Confession: For the last two weeks, I have eaten little else but asparagus. Breakfast, lunch and dinner, steamed, grilled, roasted, even raw, the tidy bundle barely leaving the vendor's hand before I've pulled a stalk loose to munch on. I've waited 10 months for this roughly two-month stretch of asparagus season that, once it starts, results in a lot of asparagus all at once. You must eat it - a lot of it - and then stop because the rubbery or, worse, woody supermarket stalks are an insult to fresh spring asparagus. Once you've had fresh, there's no going back.
If you think my devotion to asparagus a little fanatical, consider the fact that Europeans, particularly the Germans and the Dutch, celebrate the short but abundant asparagus season as a sort of holiday. Germans celebrate their spargel with citywide festivals featuring all-asparagus menus, asparagus peeling contests, and the crowning of an asparagus king or queen. And in the Netherlands, many restaurants feature asparagus menus and hand out asparagus neckties.
Part of what makes asparagus a cause for celebration is that it is one of the year's first major edibles after a long winter. Most of our other plant foods are the leaves, flowers, seeds or fruits of plants that begin life in spring as seedlings, only to die in autumn frosts or to fill our plates. Asparagus, on the other hand, is a perennial plant, which under the best conditions can remain productive for 20 to 30 years. That's why asparagus is one of the first to leap up in springtime - it has a head start.
The shoots emerge straight from the ground in a drive toward the sun in April, so quickly in warm weather that you can almost see them grow. Contrary to popular belief, thick or thin stalks are no better or more tender than the other. Asparagus girth is determined at birth; the stalks lengthen but do not grow substantially fatter with time. A better clue to good asparagus is to look for firm spears with closed, compact tips. Choose stalks of a similar girth - thick, thin, in-between - so they will cook in the same amount of time.

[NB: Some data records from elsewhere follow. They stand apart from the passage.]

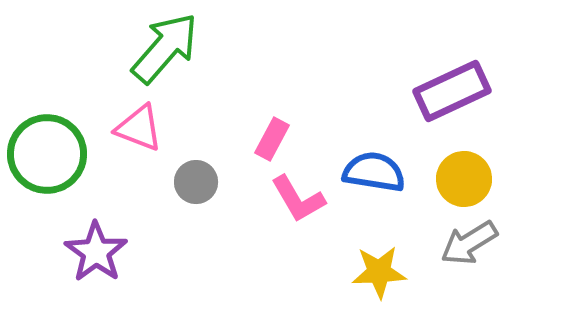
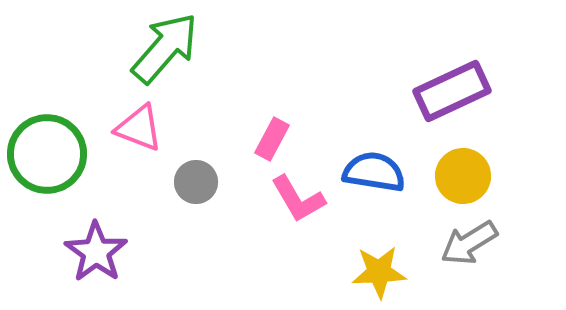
yellow circle: moved 1 px left, 3 px up
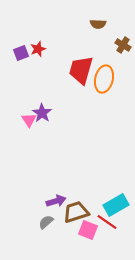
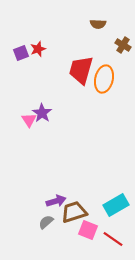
brown trapezoid: moved 2 px left
red line: moved 6 px right, 17 px down
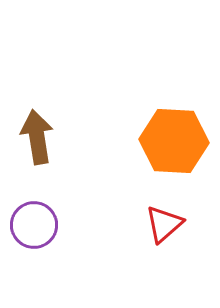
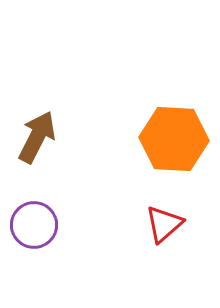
brown arrow: rotated 36 degrees clockwise
orange hexagon: moved 2 px up
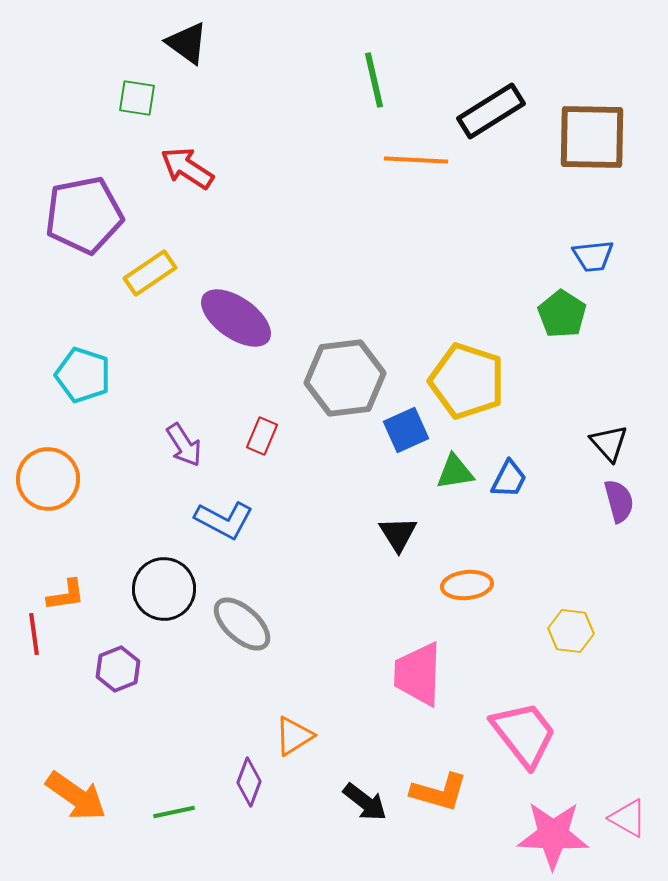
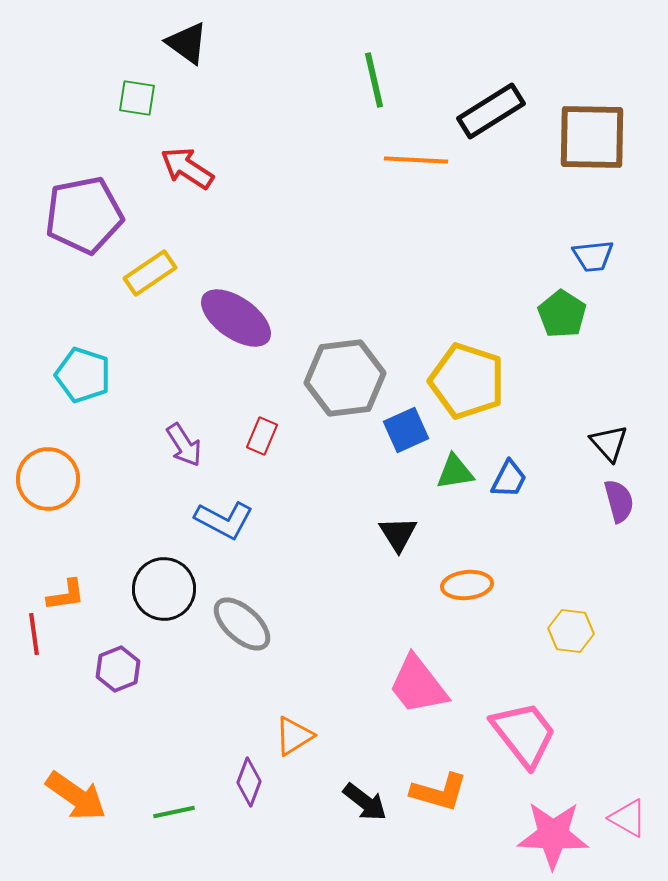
pink trapezoid at (418, 674): moved 11 px down; rotated 40 degrees counterclockwise
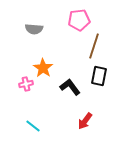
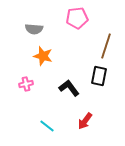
pink pentagon: moved 2 px left, 2 px up
brown line: moved 12 px right
orange star: moved 12 px up; rotated 18 degrees counterclockwise
black L-shape: moved 1 px left, 1 px down
cyan line: moved 14 px right
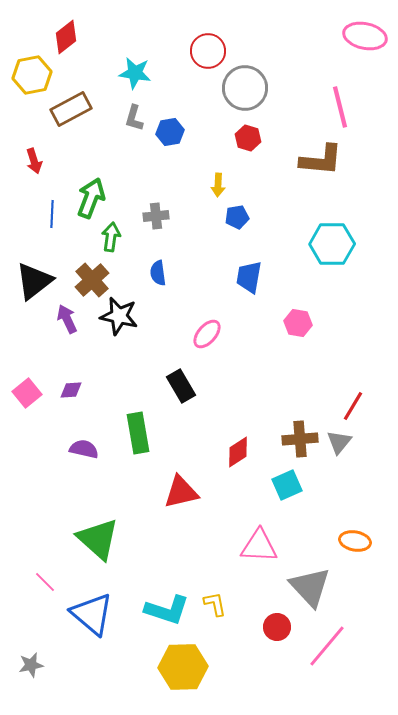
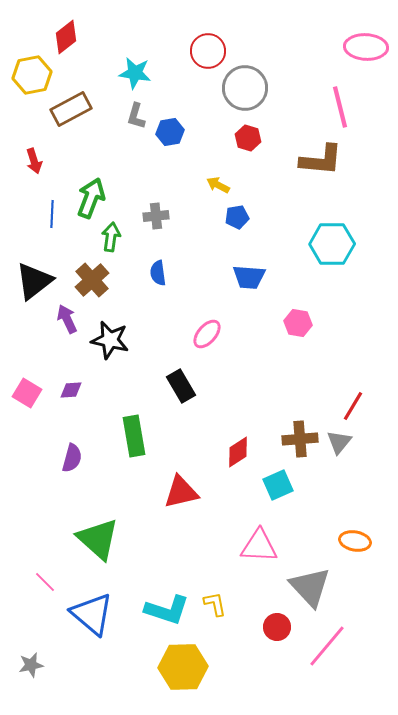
pink ellipse at (365, 36): moved 1 px right, 11 px down; rotated 9 degrees counterclockwise
gray L-shape at (134, 118): moved 2 px right, 2 px up
yellow arrow at (218, 185): rotated 115 degrees clockwise
blue trapezoid at (249, 277): rotated 96 degrees counterclockwise
black star at (119, 316): moved 9 px left, 24 px down
pink square at (27, 393): rotated 20 degrees counterclockwise
green rectangle at (138, 433): moved 4 px left, 3 px down
purple semicircle at (84, 449): moved 12 px left, 9 px down; rotated 92 degrees clockwise
cyan square at (287, 485): moved 9 px left
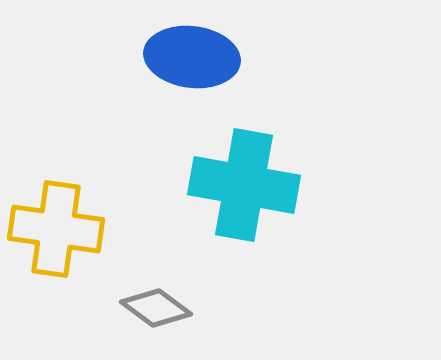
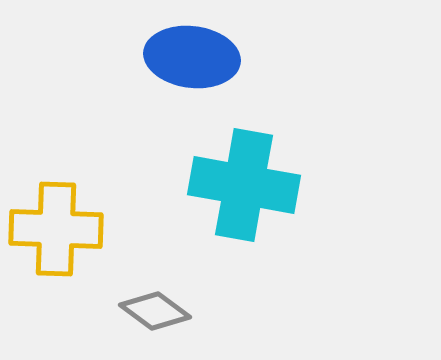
yellow cross: rotated 6 degrees counterclockwise
gray diamond: moved 1 px left, 3 px down
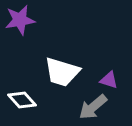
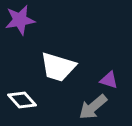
white trapezoid: moved 4 px left, 5 px up
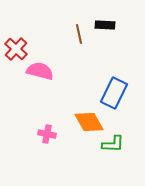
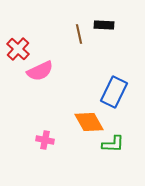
black rectangle: moved 1 px left
red cross: moved 2 px right
pink semicircle: rotated 140 degrees clockwise
blue rectangle: moved 1 px up
pink cross: moved 2 px left, 6 px down
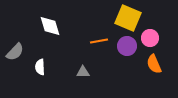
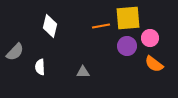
yellow square: rotated 28 degrees counterclockwise
white diamond: rotated 30 degrees clockwise
orange line: moved 2 px right, 15 px up
orange semicircle: rotated 30 degrees counterclockwise
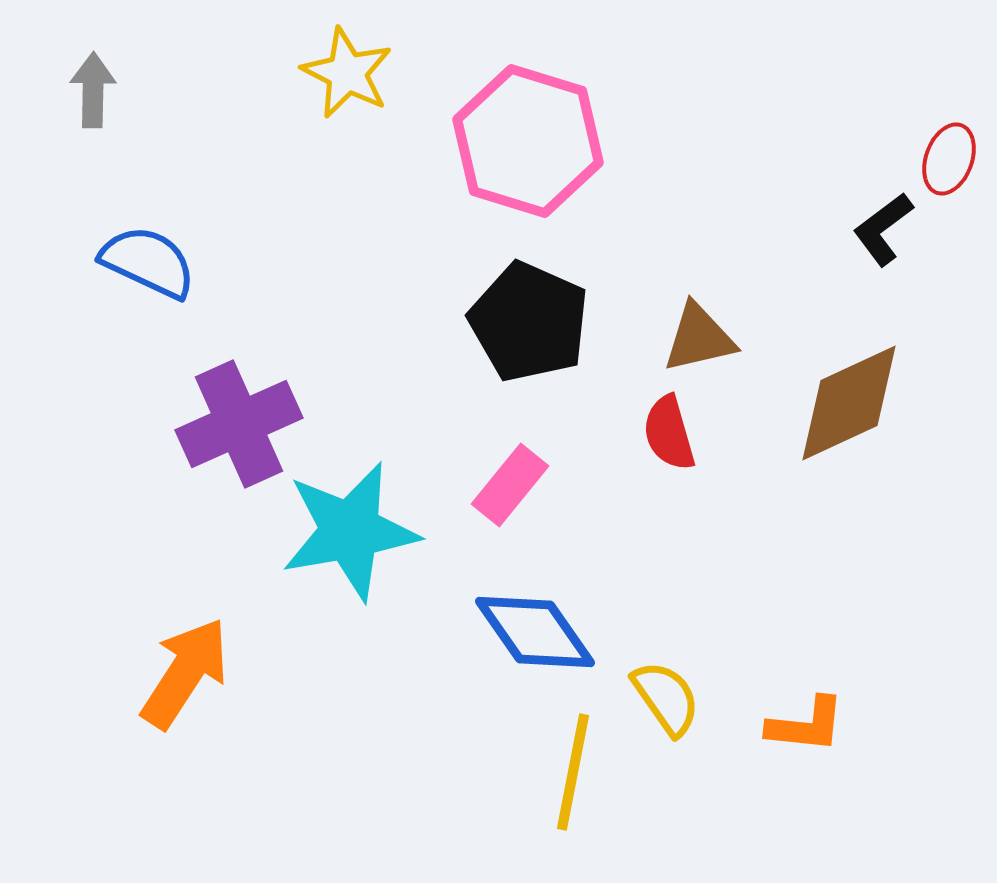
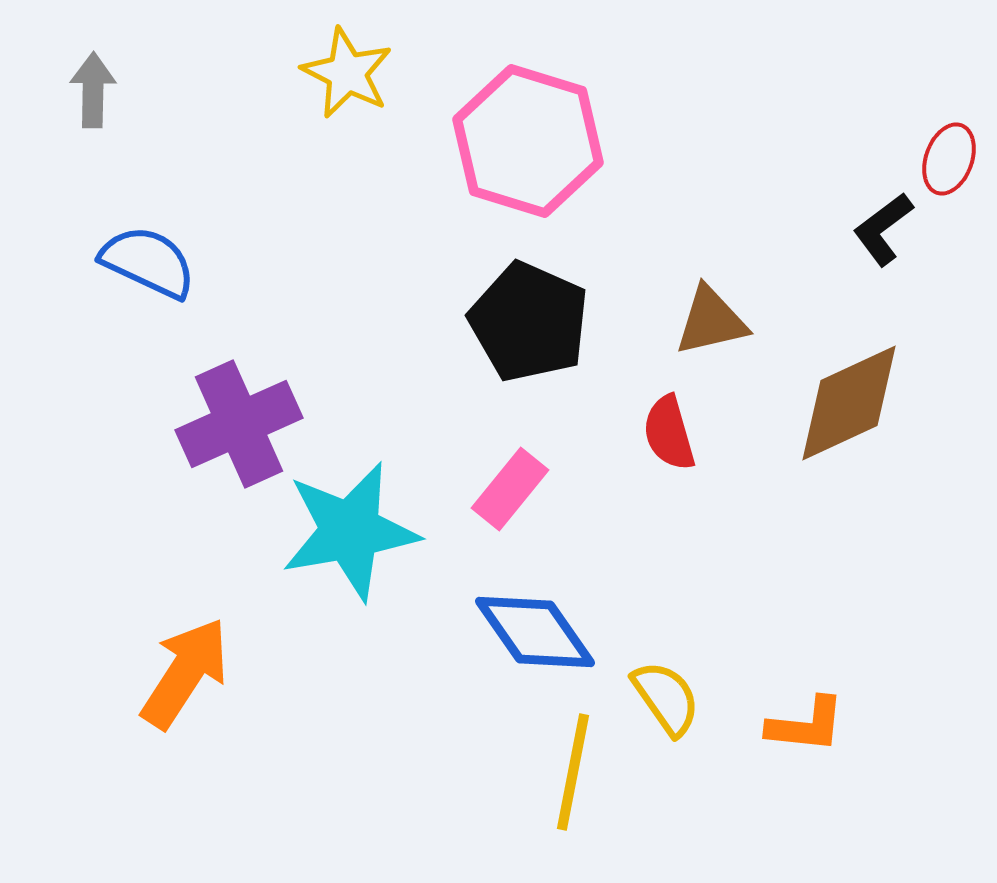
brown triangle: moved 12 px right, 17 px up
pink rectangle: moved 4 px down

And while we're debunking myths, white asparagus, the preferred variety in Europe, is not botanically different from green. White stalks have simply been deprived of sunlight with soil, mulch or other cover mounded up high over the plant so the stalks will develop in the dark. Americans tend to prefer green, chlorophyll-blessed asparagus, so white is difficult to find outside of a can or jar in the U.S. Matt and Susan Smith of Blue Valley Gardens in Blue Mounds grow both white and green asparagus if you want to taste the difference for yourself (or feel a little European). White is generally thought milder and more tender than green.
The asparagus season is short because the plant needs enough summer life to come back next year. After a few weeks of daily cutting, the farmer calls an end to the season and lets the plant grow beyond edibility to the feathery fronds it longs to be. So act fast and eat up all you can, while you can. While asparagus does freeze well, there's nothing quite like a freshly picked bunch.
Preheat oven to 500. Toss asparagus in olive oil to coat and lightly season with salt and pepper. Set in shallow pan. Roast in center of the oven for 6 minutes. Turn and roast for 5 minutes more.